In May 2003, SCO warned about enterprise use of the Linux operating system in violation of its intellectual property rights in UNIX technology. Without exhausting or explaining all potential claims, this letter addresses one specific area in which certain versions of Linux violate SCO's rights in UNIX.

In this letter we are identifying a portion of our copyright protected code that has been incorporated into Linux without our authorization. Also, our copyright management information has been removed from these files.

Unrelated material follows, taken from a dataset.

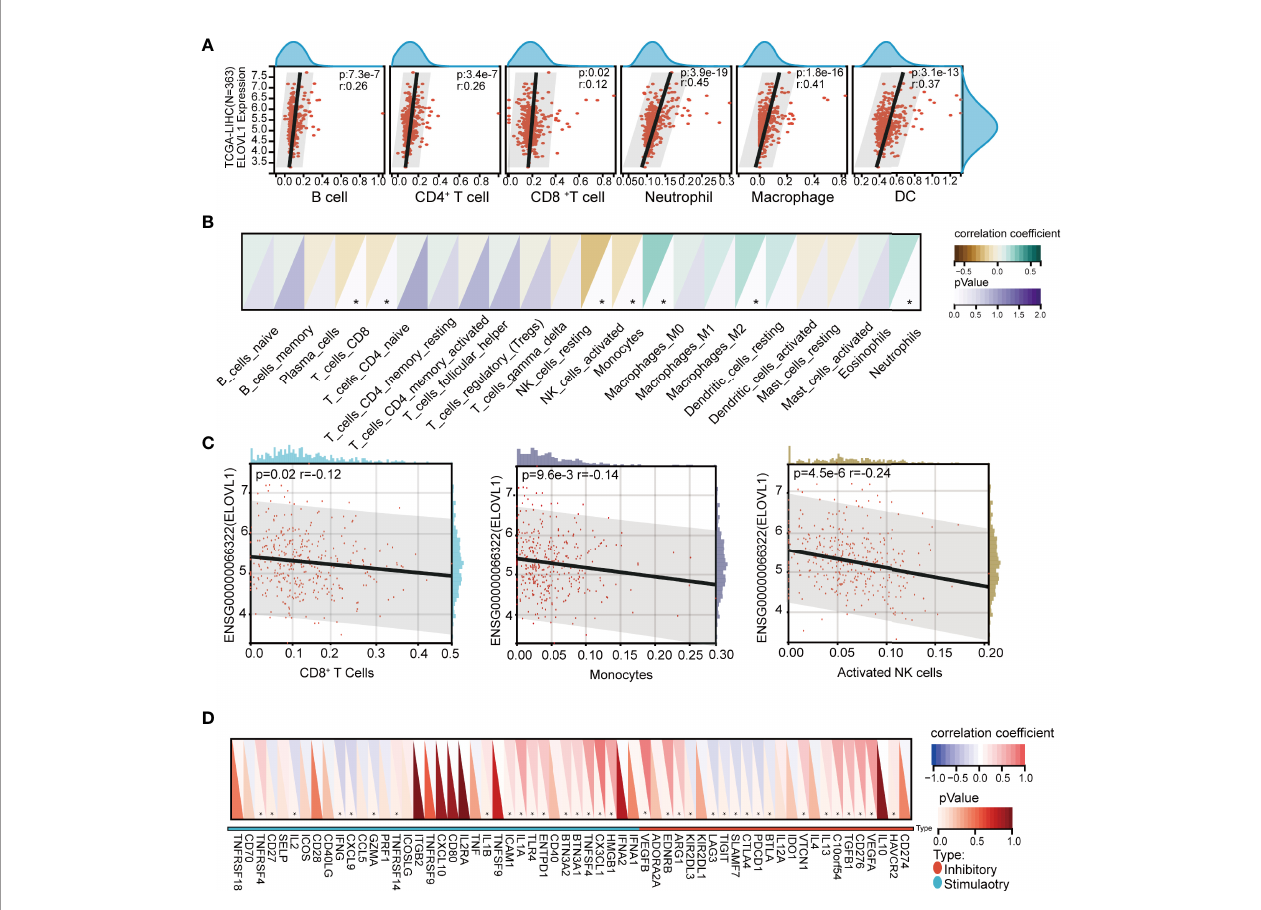
FIGURE 7 | Correlation of ELOVL1 expression with immune cell in fi ltration and immune checkpoints in HCC. (A) Correlation of ELOVL1 expression with immune cell in fi ltration in HCC (TIMER). (B, C) Correlation of ELOVL1 expression with immune cell in fi ltration in HCC (CIBERSOR). (D) Expression of ELOVL1 and immunological checkpoints. *P <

These facts support our position that the use of the Linux operating system in a commercial setting violates our rights under the United States Copyright Act, including the Digital Millennium Copyright Act. We are notifying you of these facts so you can take steps to discontinue these violations. We believe these violations are serious, and we will take appropriate actions to protect our rights. No one may use our copyrighted code except as authorized by us. The details of our position are set forth below. Once you have reviewed our position, we will be happy to further discuss your options and work with you to remedy this problem.

Certain copyrighted application binary interfaces (“ABI Code”) have been copied verbatim from our copyrighted UNIX code base and contributed to Linux for distribution under the General Public License (“GPL”) without proper authorization and without copyright attribution. While some application programming interfaces (“API Code”) have been made available over the years through POSIX and other open standards, the UNIX ABI Code has only been made available under copyright restrictions. AT&T made these binary interfaces available in order to support application development to UNIX operating systems and to assist UNIX licensees in the development process. The UNIX ABIs were never intended or authorized for unrestricted use or distribution under the GPL in Linux. As the copyright holder, SCO has never granted such permission. Nevertheless, many of the ABIs contained in Linux, and improperly distributed under the GPL, are direct copies of our UNIX copyrighted software code

never intended that buying SCOSource licences would be part of the offer 'to further discuss your options and work with you to remedy this problem'?

Oh, that's all right, then.

---
Regards
Ian Al

If you are not using Linux, you may be beyond help.